Continue the guide on grading essays with AI below, picking up right after its last line.

Quoted passage:
┌──
How to Use AI to Grade Essays Faster Without Losing Feedback Quality
A practical system for teachers who want to cut grading time in half — while giving students more specific, useful feedback than they'd get any other way.
Grading essays is where teacher time goes to die.
A set of 30 essays at 8 minutes each is four hours. Do that twice a month across multiple classes and you've spent more time grading than some people spend on their entire job.
AI won't grade essays for you — and it shouldn't. But it can do something almost as valuable: give you a fast, structured first pass that makes your review faster and your feedback richer.
Here's the system I've been using, along with the specific prompts that made it work.
What AI Can and Can't Do Here
Let's be honest upfront.
AI can identify structural issues, flag unclear arguments, spot missing evidence, and notice patterns across multiple essays. It can do this quickly and consistently.
AI cannot assess voice authentically, recognize a student's growth from previous work, catch subtle content errors in specialized subjects, or weigh factors like effort, circumstances, or a student's learning history.
The workflow below uses AI for the former and keeps you in control of the latter. Your professional judgment stays the final word. AI just removes the mechanical parts of the first read.
Step 1: Build Your Rubric Prompt Once
Before grading a single essay, spend 10 minutes building a rubric prompt you can reuse all semester.
You are helping a teacher give feedback on student essays.
Assignment: [describe the assignment]
Grade level: [e.g., 10th grade]
Subject: [e.g., English / History]
Rubric criteria:
- [Criterion 1, e.g., Thesis clarity] — [what a strong response looks like]
- [Criterion 2, e.g., Use of evidence] — [what a strong response looks like]
- [Criterion 3, e.g., Organization] — [what a strong response looks like]
- [Criterion 4, e.g., Writing mechanics] — [what a strong response looks like]
When I paste a student essay, provide:
1. One sentence summarizing the essay's main argument
2. For each rubric criterion: a 1–2 sentence observation (specific, not generic)
└──
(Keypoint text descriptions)
┌──
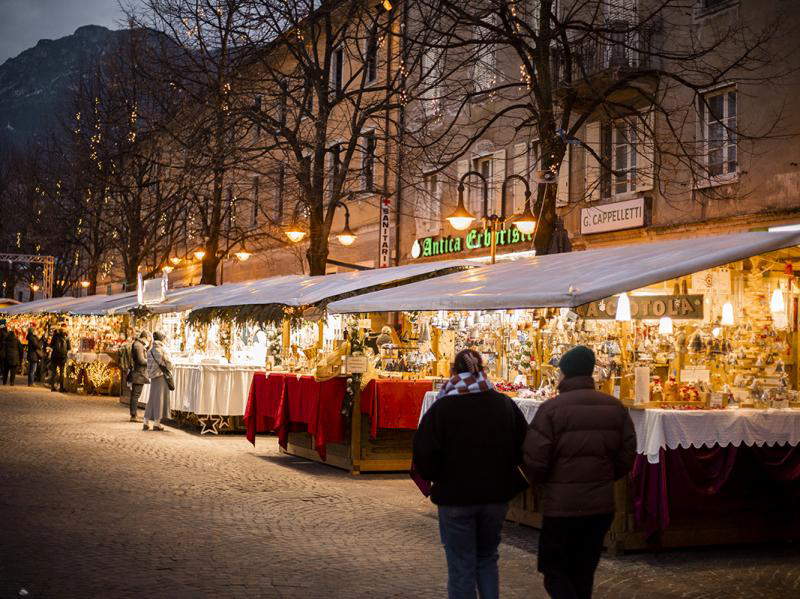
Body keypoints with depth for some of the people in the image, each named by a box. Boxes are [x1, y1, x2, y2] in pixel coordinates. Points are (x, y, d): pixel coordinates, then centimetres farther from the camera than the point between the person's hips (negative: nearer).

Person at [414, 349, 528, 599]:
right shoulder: (505, 405, -3)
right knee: (487, 559, 22)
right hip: (496, 496, 3)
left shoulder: (441, 407, -12)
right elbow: (524, 450, 2)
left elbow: (424, 458, -14)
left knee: (461, 568, 7)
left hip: (455, 497, -3)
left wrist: (437, 477, 6)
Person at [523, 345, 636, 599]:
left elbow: (534, 459, -15)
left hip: (561, 505, -5)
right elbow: (627, 455, 5)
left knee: (554, 570, 8)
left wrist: (539, 482, 6)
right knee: (584, 573, 18)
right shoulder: (615, 407, 1)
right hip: (602, 504, 5)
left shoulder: (552, 408, -14)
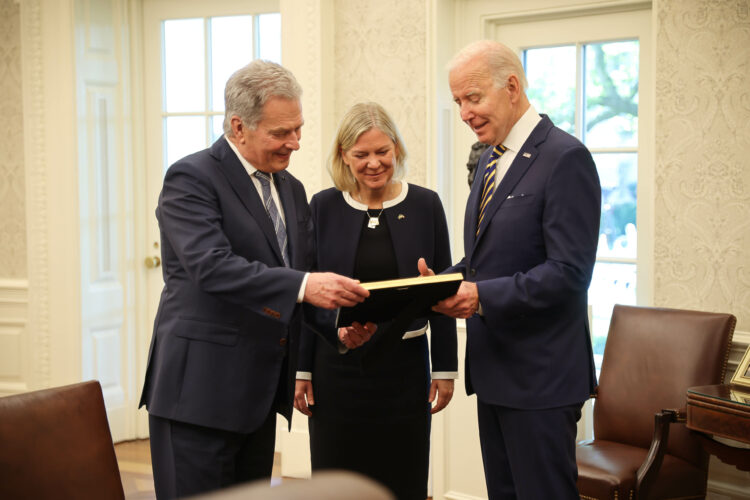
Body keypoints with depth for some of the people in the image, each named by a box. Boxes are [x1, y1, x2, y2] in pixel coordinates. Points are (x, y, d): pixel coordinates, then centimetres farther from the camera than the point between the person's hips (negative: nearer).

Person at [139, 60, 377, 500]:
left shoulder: (292, 190, 15)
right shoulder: (191, 179, -10)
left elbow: (305, 272, 17)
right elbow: (212, 266, -24)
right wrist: (304, 285, -34)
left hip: (261, 391, 8)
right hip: (201, 389, -7)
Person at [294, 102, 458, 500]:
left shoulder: (425, 205, 1)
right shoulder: (324, 207, 1)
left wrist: (445, 368, 3)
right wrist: (301, 370, 0)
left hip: (405, 365, 0)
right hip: (337, 368, 0)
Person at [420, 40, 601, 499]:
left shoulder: (565, 158, -15)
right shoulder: (490, 159, 14)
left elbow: (568, 272, -21)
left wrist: (482, 296, -26)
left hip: (540, 375, -9)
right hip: (494, 369, 9)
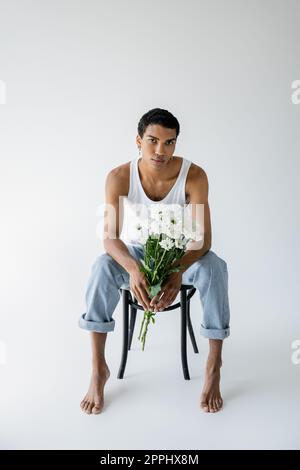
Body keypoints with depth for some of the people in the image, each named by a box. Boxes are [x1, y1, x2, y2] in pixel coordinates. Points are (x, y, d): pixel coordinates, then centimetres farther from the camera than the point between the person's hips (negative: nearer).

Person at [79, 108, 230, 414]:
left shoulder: (194, 176, -24)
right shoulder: (119, 177, -22)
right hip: (136, 252, 1)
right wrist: (133, 269, -50)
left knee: (214, 269, -32)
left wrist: (178, 271, -49)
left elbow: (203, 239, -28)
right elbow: (110, 238, -28)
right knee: (102, 268, -31)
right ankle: (98, 369, -18)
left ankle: (213, 366, -14)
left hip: (183, 254, 0)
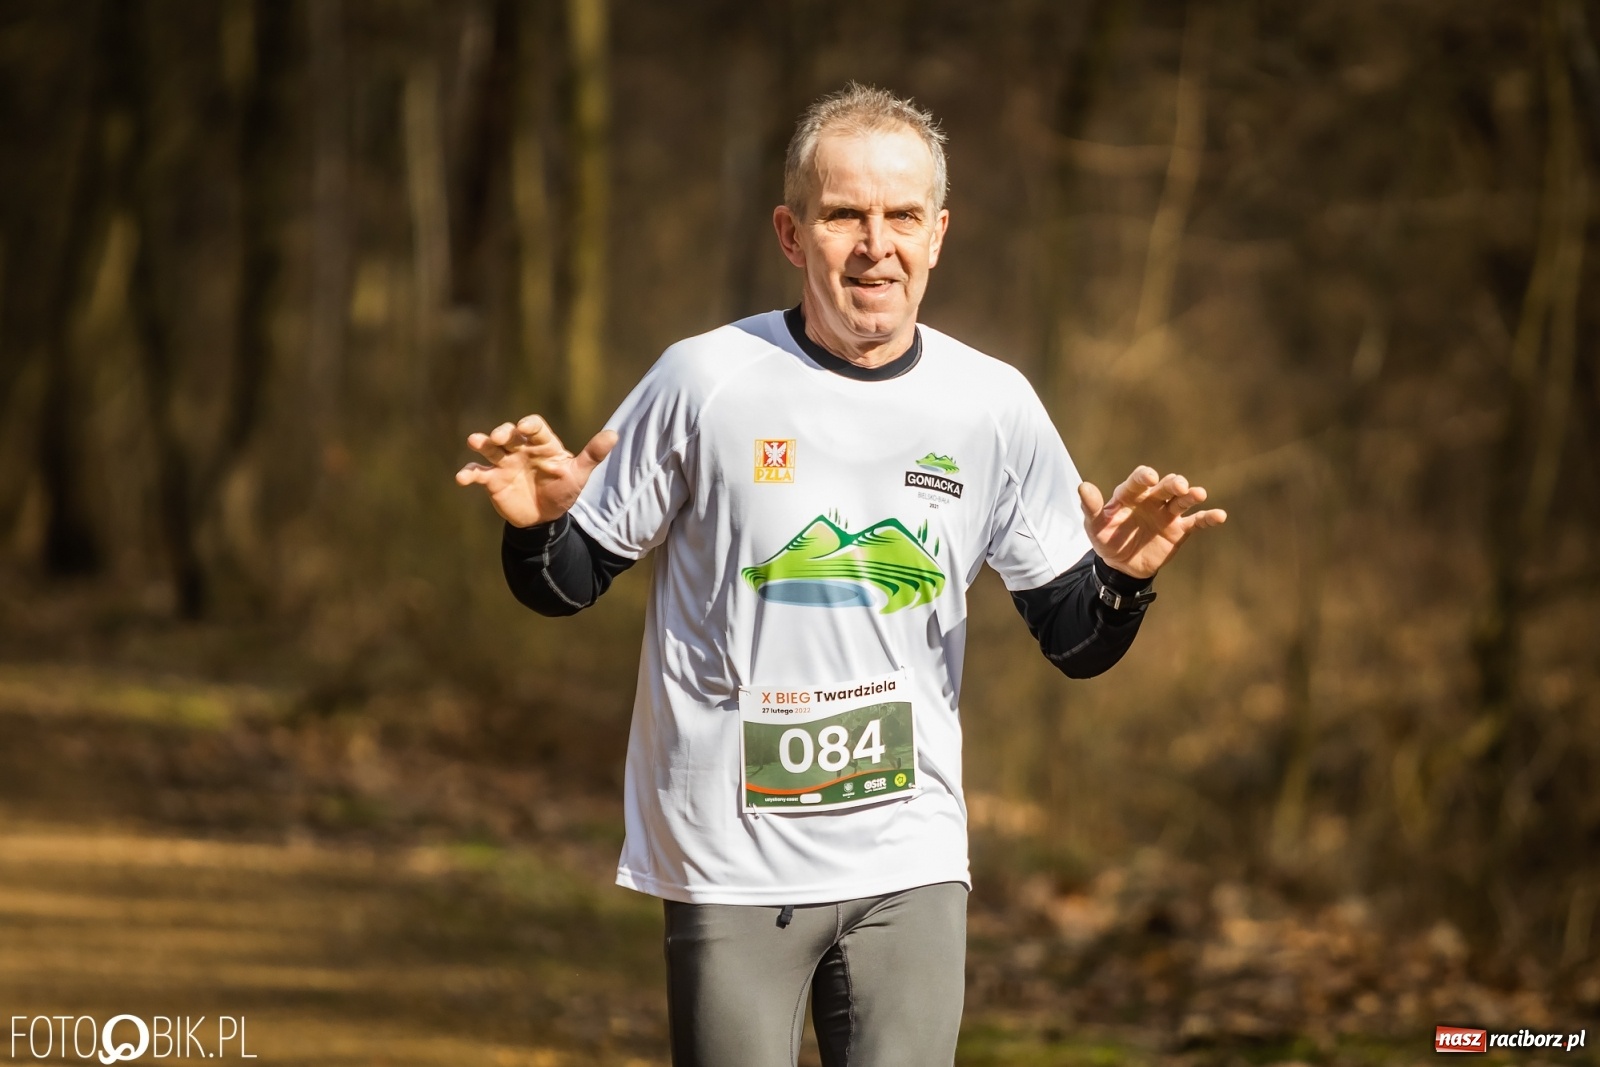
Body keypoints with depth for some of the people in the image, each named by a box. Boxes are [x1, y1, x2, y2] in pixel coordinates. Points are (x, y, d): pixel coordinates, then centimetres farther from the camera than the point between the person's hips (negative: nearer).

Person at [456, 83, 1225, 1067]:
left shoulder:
└──
Reply to the exercise:
3. The two strongest moments in the essay (quote them directly)
4. The single most important thing for this student to improve
5. Do NOT assign a grade — that's my decision
Keep your language neutral and descriptive, not evaluative.
Save this. You'll paste it once at the start of each grading session.
Step 2: Grade in Batches of 5
Don't process essays one by one. Set up your session like this:
- Open a fresh chat
- Paste the rubric prompt
- Add: "I'm going to paste essays one at a time. Wait for each one before responding."
- Paste the first essay and get the analysis
- Open your gradebook alongside the chat
- Read the AI analysis, skim the essay yourself, add your judgment, assign the grade
- Move to the next essay
The AI analysis takes about 15 seconds to generate. Your review of the analysis plus the essay takes 2–3 minutes instead of 8. For a class of 30, that's roughly 90 minutes of focused grading instead of 4 hours.
Step 3: Use the "Two Strongest Moments" Output as Direct Feedback
This is the part teachers find most surprising.
When AI quotes the two strongest moments in an essay, you can often paste those quotes directly into your written feedback to the student — with one sentence of your own commentary explaining why the moment works.
Strong moment: "[AI-quoted sentence from the essay]"
This works because [your 1-sentence explanation tied to what you know about this student and the assignment goal].
Students respond much better to feedback anchored in their own writing than to generic praise. "Your third paragraph is clear" means less than "This sentence — '[their sentence]' — is effective because it connects your evidence directly to your argument."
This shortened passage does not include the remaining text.